### Try it
Without the pictures, print the lines running from the beginning of the material to the line containing "fx_px: 1378", both ends included.

### Given information
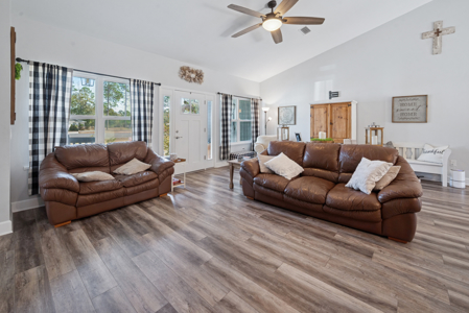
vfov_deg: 81.3
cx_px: 234
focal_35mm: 14
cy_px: 156
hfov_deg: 104.2
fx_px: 182
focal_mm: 14
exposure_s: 1/20
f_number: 9
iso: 400
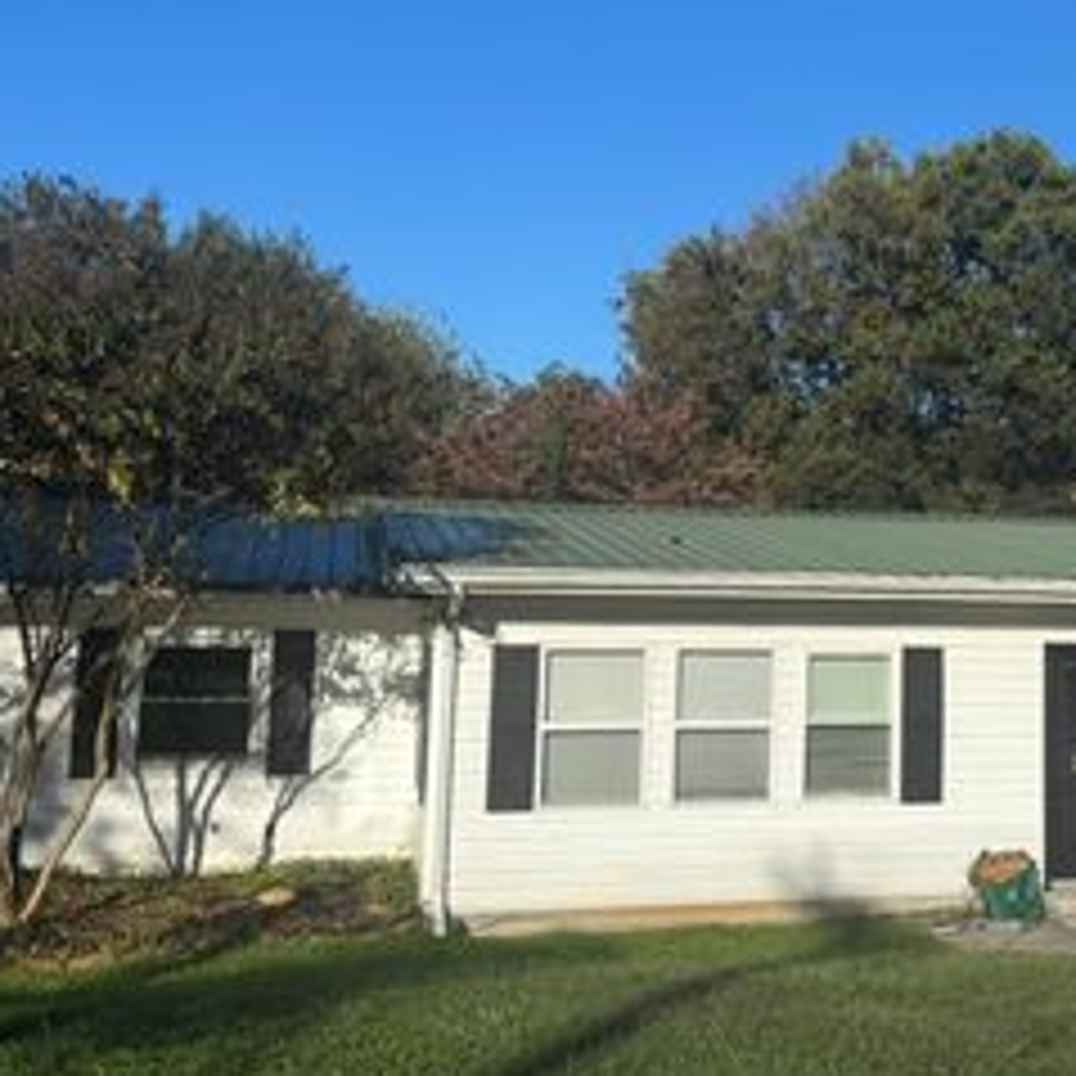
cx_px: 864
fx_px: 1688
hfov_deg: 34.3
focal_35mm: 48
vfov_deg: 35.1
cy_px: 394
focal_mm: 5.96
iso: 50
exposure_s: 1/4630
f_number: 1.6
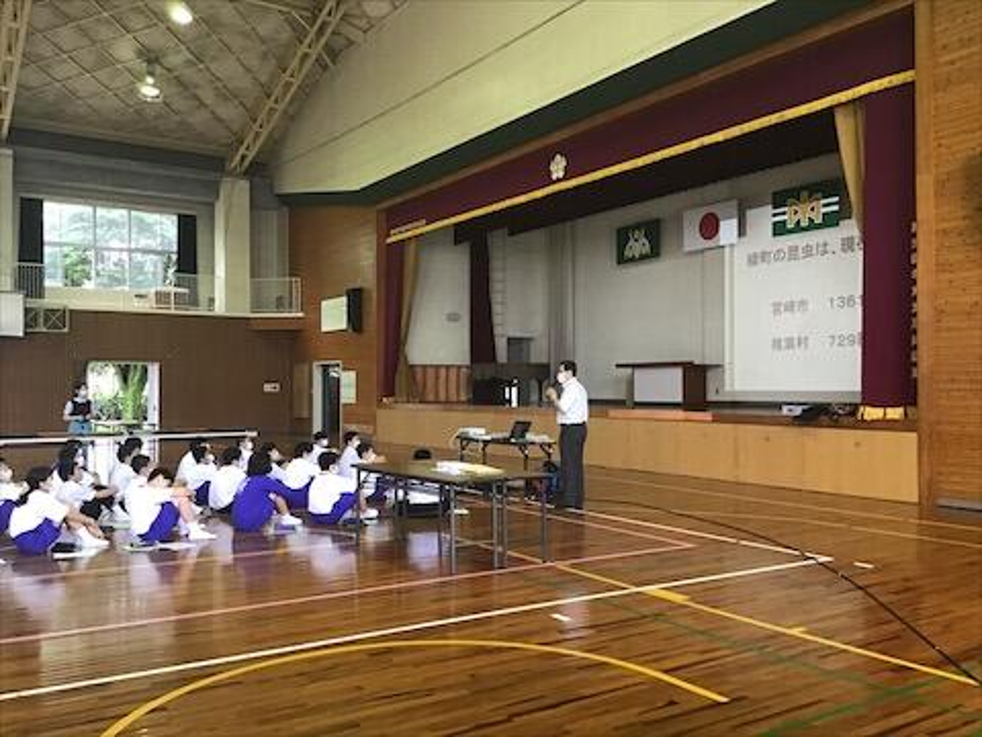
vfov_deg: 45.4
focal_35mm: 31
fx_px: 879
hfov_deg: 58.4
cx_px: 491
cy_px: 368
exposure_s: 1/30
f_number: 2.4
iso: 125
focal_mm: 3.3
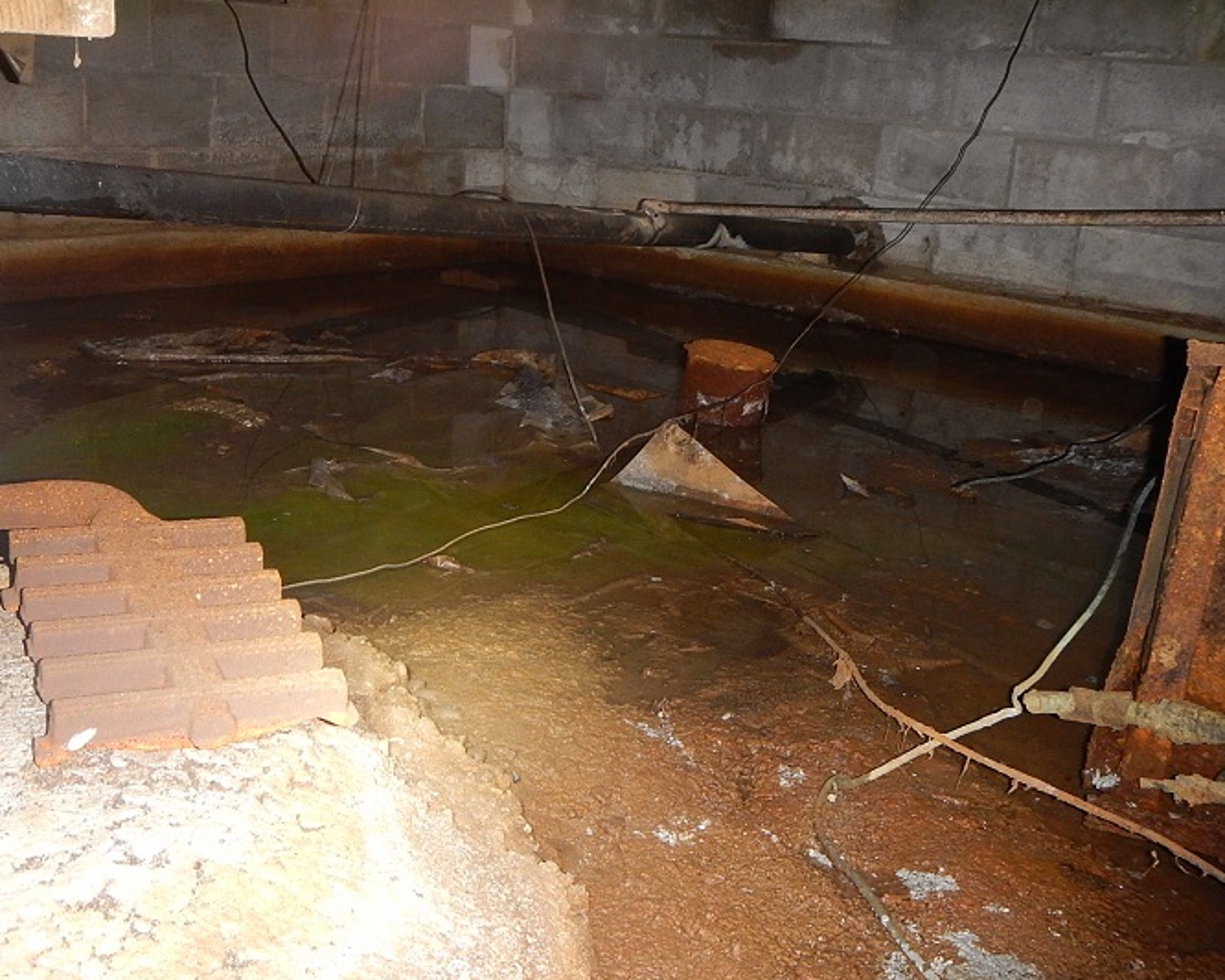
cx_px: 587
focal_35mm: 38
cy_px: 495
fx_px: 1378
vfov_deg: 39.2
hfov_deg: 47.9
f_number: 4
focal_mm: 6.5
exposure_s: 1/30
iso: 400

### The answer
vfov_deg: 81.3
cx_px: 234
focal_35mm: 14
cy_px: 156
hfov_deg: 104.2
fx_px: 182
focal_mm: 14
exposure_s: 1/20
f_number: 9
iso: 400
cx_px: 864
fx_px: 1688
hfov_deg: 34.3
focal_35mm: 48
vfov_deg: 35.1
cy_px: 394
focal_mm: 5.96
iso: 50
exposure_s: 1/4630
f_number: 1.6
vfov_deg: 45.4
focal_35mm: 31
fx_px: 879
hfov_deg: 58.4
cx_px: 491
cy_px: 368
exposure_s: 1/30
f_number: 2.4
iso: 125
focal_mm: 3.3
cx_px: 587
focal_35mm: 38
cy_px: 495
fx_px: 1378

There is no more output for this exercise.